Activity: The data below should be printed in full, exactly, and without any of its images.

Material provided:
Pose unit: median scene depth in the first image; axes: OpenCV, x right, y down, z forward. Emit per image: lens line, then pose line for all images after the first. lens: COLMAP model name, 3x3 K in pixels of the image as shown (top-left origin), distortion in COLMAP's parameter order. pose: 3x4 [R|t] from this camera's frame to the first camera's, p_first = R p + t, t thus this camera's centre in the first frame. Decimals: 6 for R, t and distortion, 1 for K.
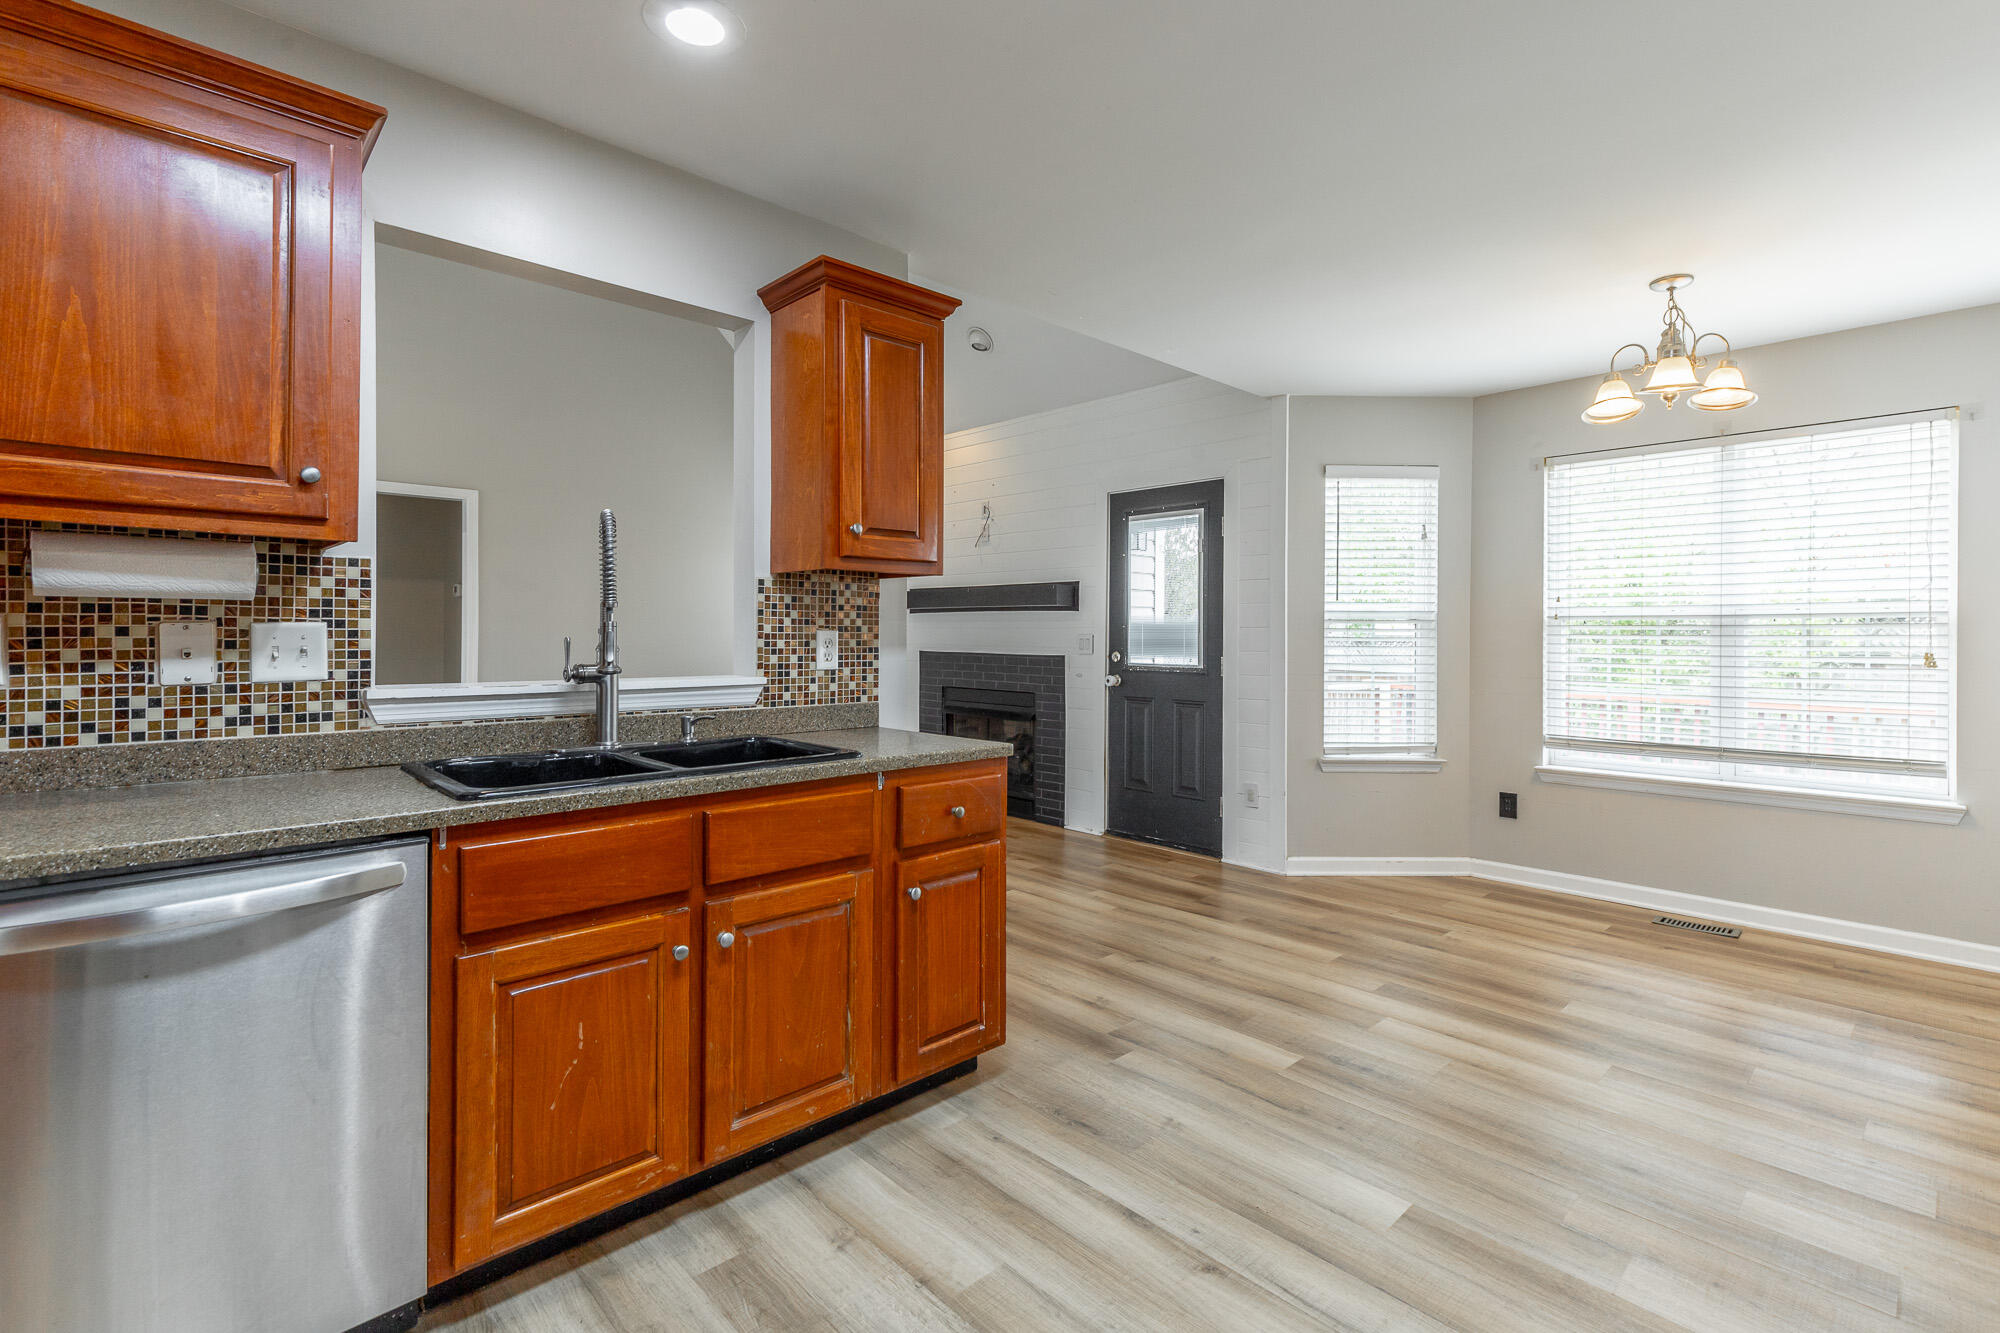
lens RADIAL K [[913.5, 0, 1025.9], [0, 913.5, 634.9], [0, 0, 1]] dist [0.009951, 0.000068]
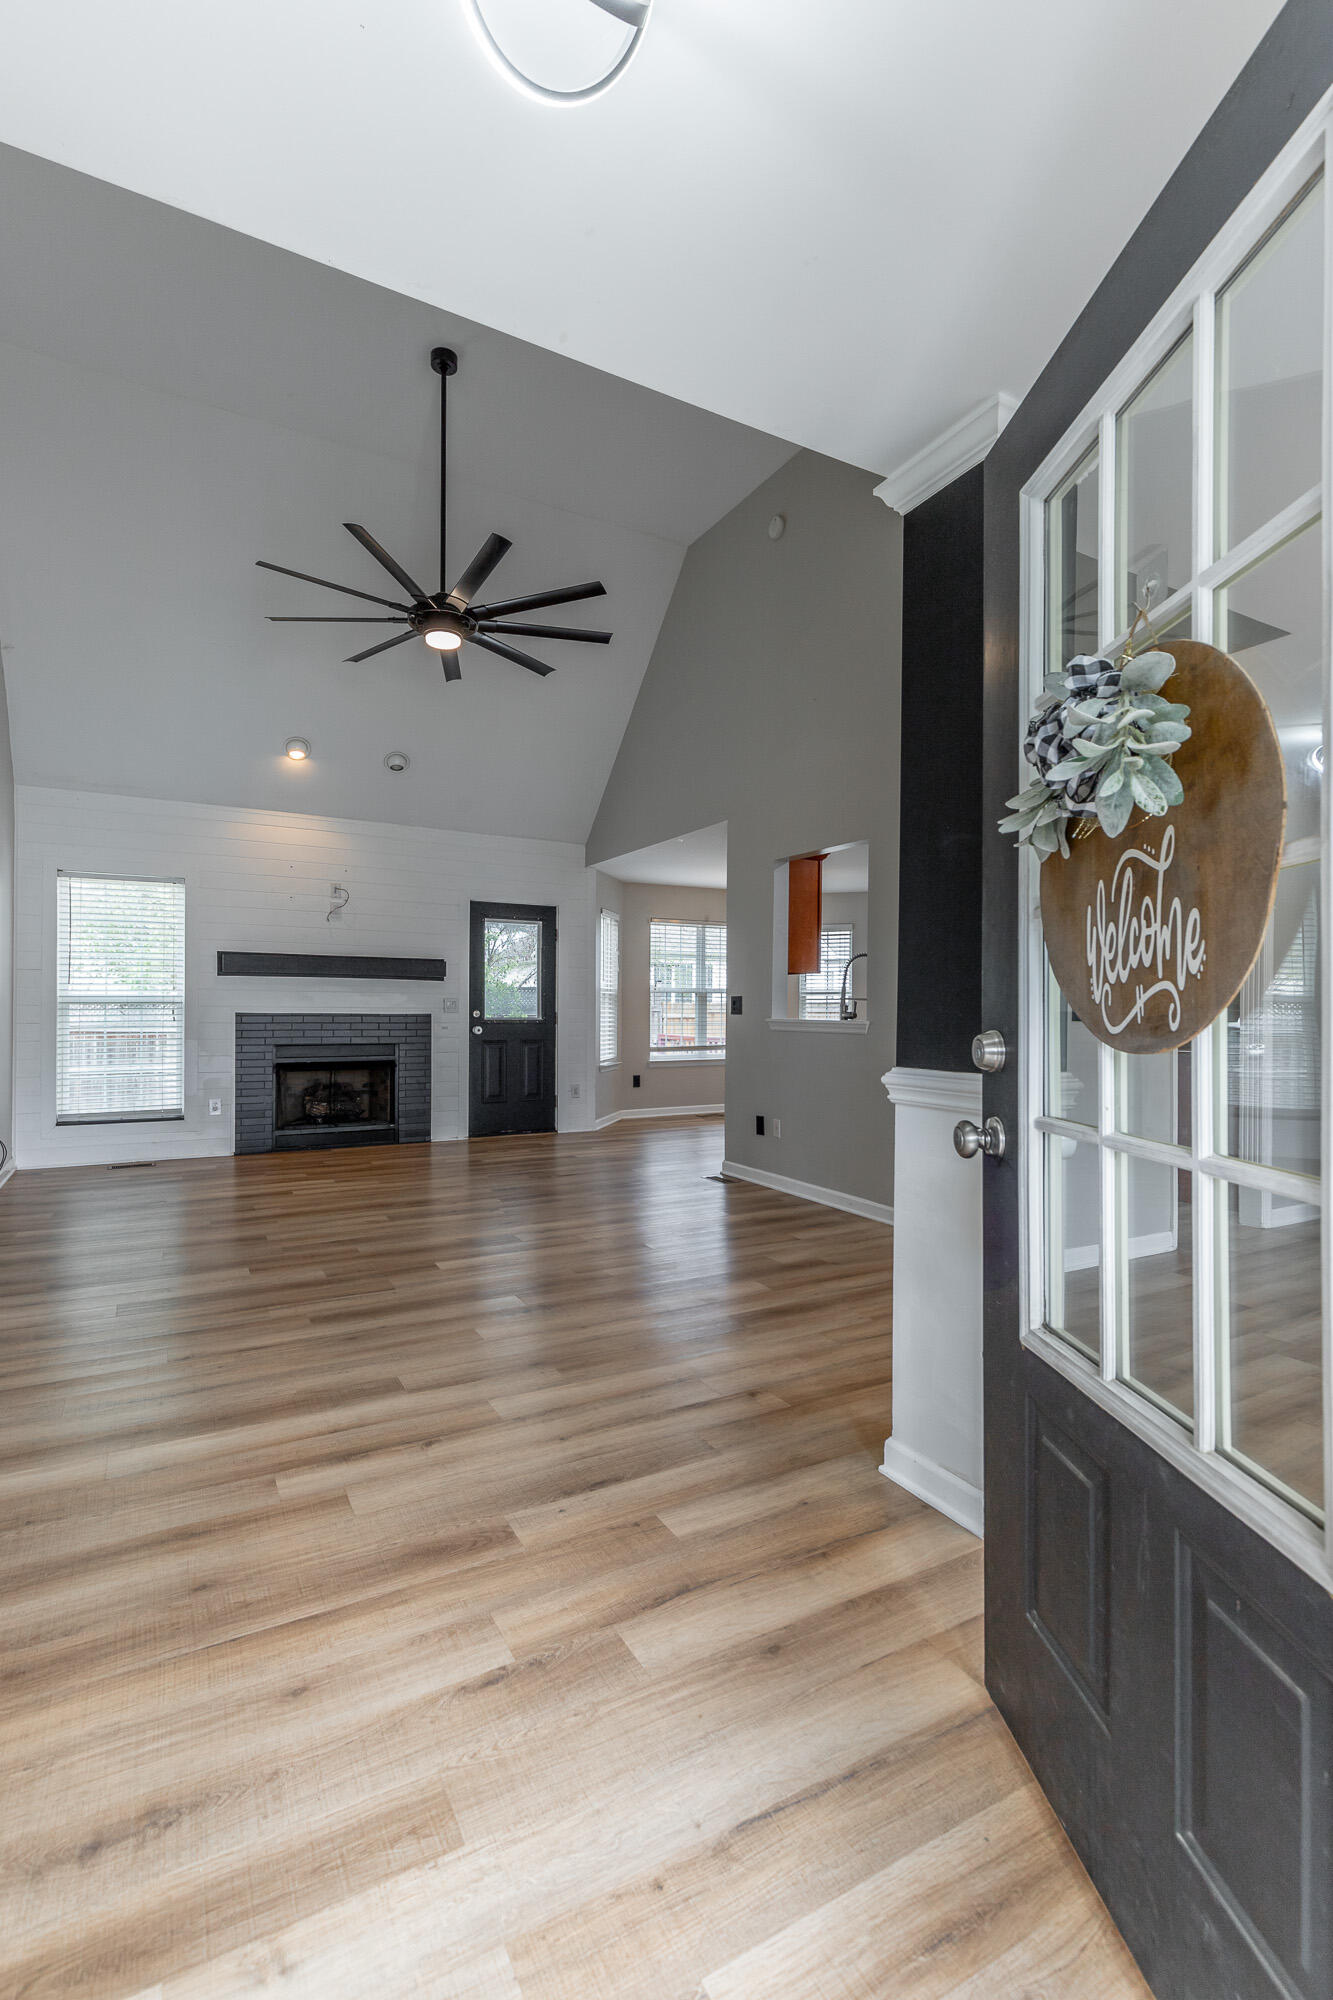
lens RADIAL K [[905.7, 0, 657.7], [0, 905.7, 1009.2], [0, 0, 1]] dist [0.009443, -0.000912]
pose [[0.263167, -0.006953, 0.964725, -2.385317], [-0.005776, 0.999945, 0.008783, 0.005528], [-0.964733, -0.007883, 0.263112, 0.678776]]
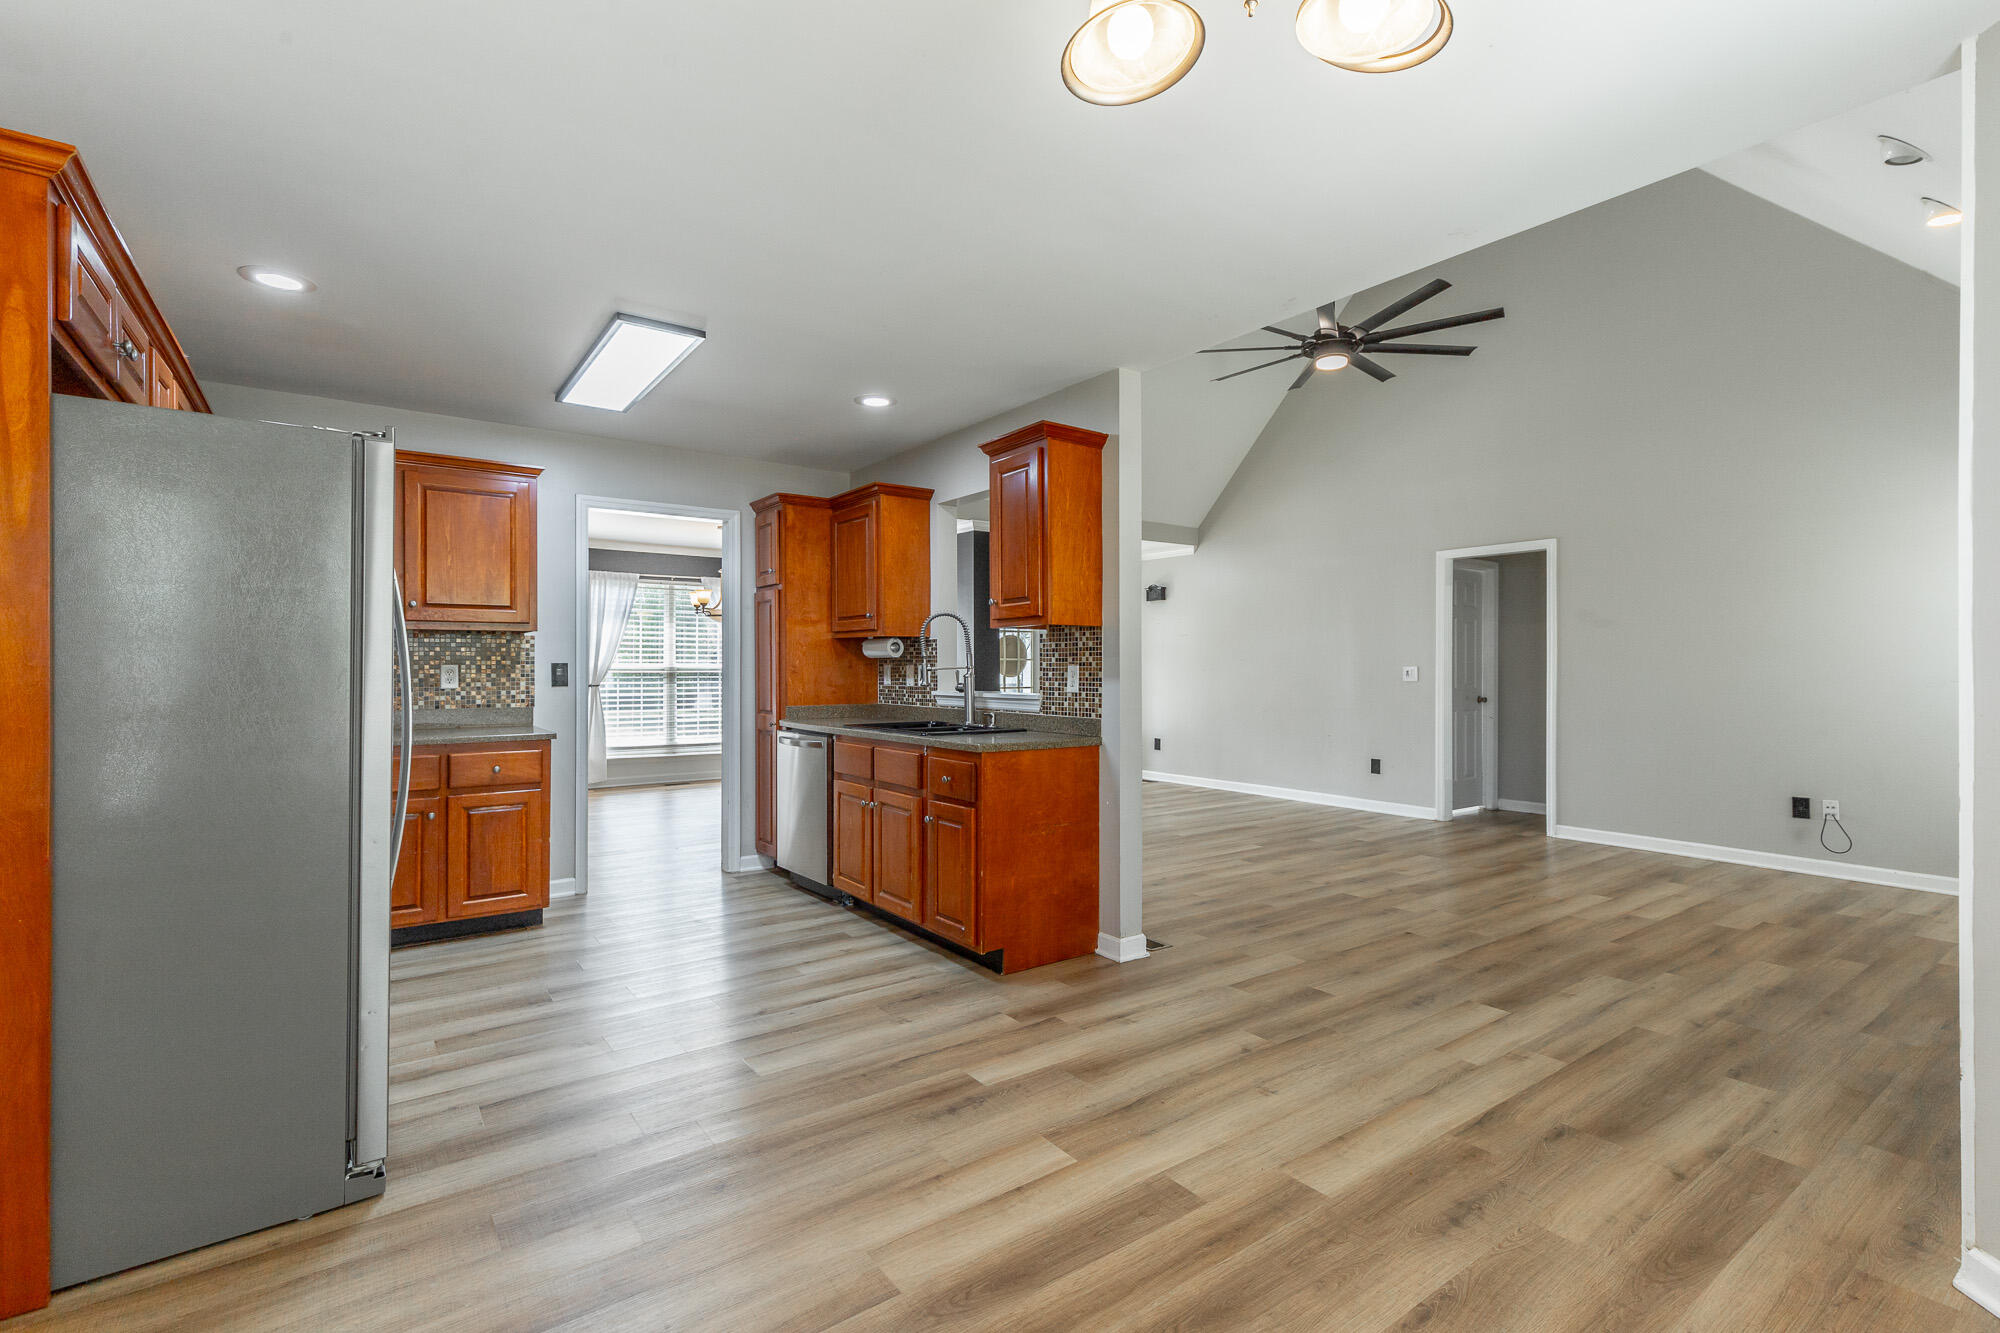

Your response:
Pose unit: median scene depth in the first image; axes: OpenCV, x right, y down, z forward. Emit per image: lens line, then pose line for all images after the first. lens: COLMAP model name, 3x3 K in pixels of the image as shown (top-left origin), distortion in COLMAP's parameter order. pose: 3x4 [R|t] from this camera's frame to the first camera's, p_first = R p + t, t thus this camera's centre in the first frame. Decimals: 6 for R, t and distortion, 1 for K.
lens RADIAL K [[913.5, 0, 1025.9], [0, 913.5, 634.9], [0, 0, 1]] dist [0.009951, 0.000068]
lens RADIAL K [[905.7, 0, 657.7], [0, 905.7, 1009.2], [0, 0, 1]] dist [0.009443, -0.000912]
pose [[0.263167, -0.006953, 0.964725, -2.385317], [-0.005776, 0.999945, 0.008783, 0.005528], [-0.964733, -0.007883, 0.263112, 0.678776]]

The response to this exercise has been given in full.